Adulthood

Some quarantining at Qualicum Beach

Adulthood

No use to run to the camera while crimson lights up a cloud bank on the eastern horizon. It never looks right. Maybe, you wonder, with some enhancement, some manipulation of hue and saturation, you could get it there. “Here, look at this one Jim!” And you could learn to live with that. That bit of sweetening for concealment, just this side of consciousness; a good stones throw from being obvious. Like a bit of padding or cinching under your clothes. A minor fudge on your resume. A few seconds of silence that lends credence to your professor’s falsehood. Sooner be accepted under false pretext than live with rejection — we apprentice personal subterfuge. Nothing overt. Just enough camouflage to escape question, just enough rouge to be let into the club. How refreshing then — adulthood. No matter how old. Content to stay in your morning chair and watch the colours run their course without the need for a filter. How healing then, released from the straining tensions of slightly twisted truths, is learning to live with the ongoing and regular disappointments of life.

 

14 Comments

  1. Yes, yes, yes!

    Though as a photographer, I tweak photos to make them look like what I actually saw.

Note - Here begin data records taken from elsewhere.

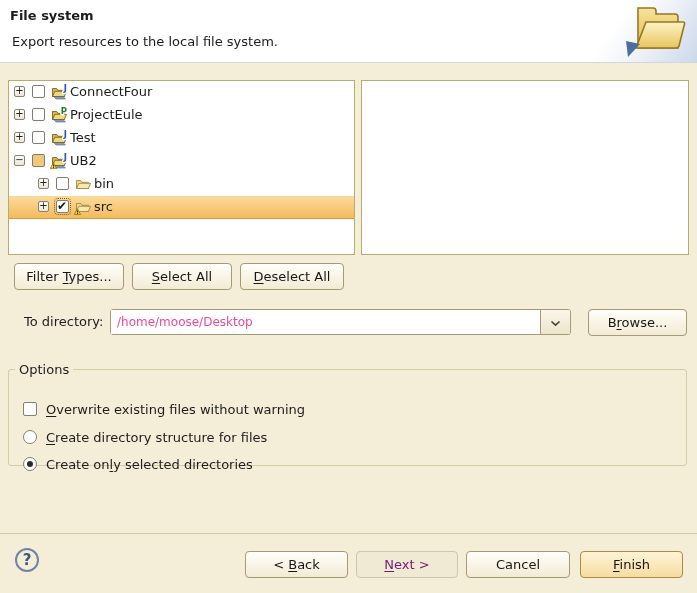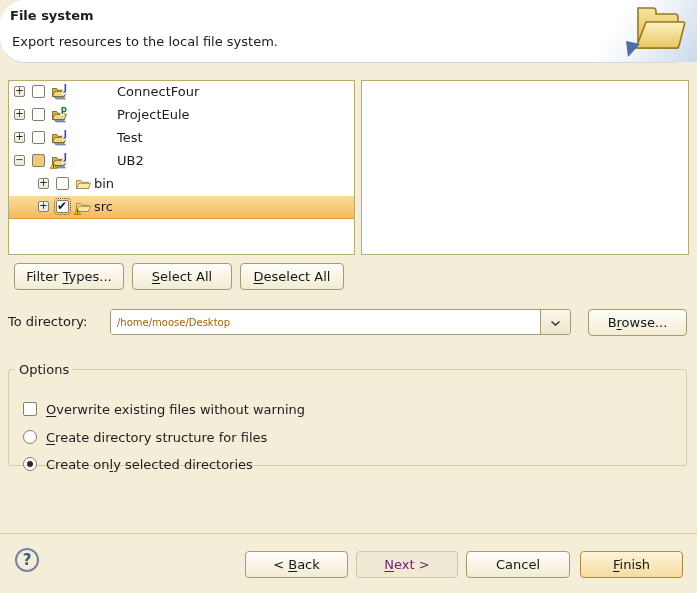--- a/index.html
+++ b/index.html
@@ -4,21 +4,21 @@
 <style>
   html,body{margin:0;padding:0;}
   body{width:697px;height:593px;position:relative;overflow:hidden;
        background:var(--bg,#f4eed9);
        font-family:"DejaVu Sans","Liberation Sans",sans-serif;
        font-size:13px;color:#1c1c1c;}
   u{text-decoration:underline;text-underline-offset:2px;}
 
   
   .header{position:absolute;top:0;left:0;right:0;height:62px;background:var(--header-bg,#fff);
-          border-bottom:1px solid #d2d6de;border-radius:25px;}
+          border-bottom:1px solid #d2d6de;}
   .banner-grad{position:absolute;right:0;top:0;width:130px;height:62px;
           background:linear-gradient(125deg,#ffffff 38%,#eef1f7 64%,#cbd8ea 100%);}
   .title{position:absolute;left:10px;top:8px;font-weight:bold;}
   .subtitle{position:absolute;left:12px;top:34px;}
   .banner-icon{position:absolute;right:6px;top:2px;}
 
   
   .tree-panel{position:absolute;left:8px;top:80px;width:345px;height:173px;background:#fff;
           border:1px solid var(--panel-border,#b9ab6e);overflow:hidden;}
   .preview-panel{position:absolute;left:361px;top:80px;width:326px;height:173px;background:#fff;
@@ -34,40 +34,40 @@
           font-size:10px;line-height:8px;text-align:center;color:#222;}
   .l0 .expander{left:5px;} .l1 .expander{left:29px;}
   .cb{position:absolute;top:4px;width:13px;height:13px;box-sizing:border-box;background:#fff;
           border:1px solid #7f7d6e;border-radius:2px;}
   .l0 .cb{left:23px;} .l1 .cb{left:47px;}
   .cb.grayed{background:var(--cb-gray,#f2c979);}
   .cb.checked::after{content:"✔";position:absolute;left:0px;top:-2px;font-size:12px;color:#161616;}
   .cb.focus{outline:1px dotted #6b5b28;outline-offset:1px;}
   .ticon{position:absolute;top:3px;} .l0 .ticon{left:41px;} .l1 .ticon{left:65px;}
   .rlabel{position:absolute;top:3px;white-space:nowrap;}
-  .l0 .rlabel{left:61px;margin-left:47px;} .l1 .rlabel{left:85px;}
+  .l0 .rlabel{left:61px;} .l1 .rlabel{left:85px;}
 
   
   .btn{position:absolute;height:27px;box-sizing:border-box;
        background:linear-gradient(#fffef9,#f2ebd4);
        border:1px solid var(--btn-border,#a39a77);border-radius:4px;
        font-family:inherit;font-size:13px;color:#161616;text-align:center;padding:0 10px;}
   .btn.primary{background:linear-gradient(var(--def-top,#fdf4d7),var(--def-bottom,#f6dca1));
        border-color:#ab8a45;}
   .btn.disabled{background:#f0e9d3;border-color:#cfc6aa;color:#701a75;}
   #filter-types{left:14px;top:263px;min-width:110px;}
   #select-all{left:132px;top:263px;min-width:100px;}
   #deselect-all{left:240px;top:263px;min-width:104px;}
 
   
-  .dir-label{position:absolute;left:8px;top:314px;}
+  .dir-label{position:absolute;left:24px;top:314px;}
   .combo{position:absolute;left:110px;top:309px;width:461px;height:26px;box-sizing:border-box;
        border:1px solid var(--btn-border,#a39a77);border-radius:3px;background:#fff;display:flex;}
   .combo input{flex:1;border:none;outline:none;margin:0;padding:0 6px;font-family:inherit;
-       font-size:10px;color:#a16207;background:#fff;min-width:0;}
+       font-size:12px;color:#ec4899;background:#fff;min-width:0;}
   .combo-btn{width:30px;border:none;border-left:1px solid var(--btn-border,#a39a77);
        background:linear-gradient(#faf6ea,#eee5cb);display:flex;align-items:center;
        justify-content:center;border-radius:0 2px 2px 0;padding:0;}
   #browse{left:588px;top:309px;min-width:99px;}
 
   
   .options{position:absolute;left:8px;top:362px;width:679px;height:104px;box-sizing:border-box;
        border:1px solid #d5cba8;border-radius:3px;margin:0;padding:0;}
   .options legend{margin-left:6px;padding:0 4px;}
   .opt-row{position:absolute;left:14px;height:16px;display:flex;align-items:center;gap:9px;}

Or was it what I remember seeing? The camera is not as gifted as the eye! Nor can even perfectly tweaked photos sub for the real experience. So these days I’m doing little curating of frozen images and more actual mindful “presence”.

    Which is your point, I believe. Thank you.

  2. Thanks a lot Steve! Just as I thought that maybe, in my advanced and grizzled years, I was getting there, I recognize myself somewhere in the middle of this piece! Why is growing up so hare and why does it take so long??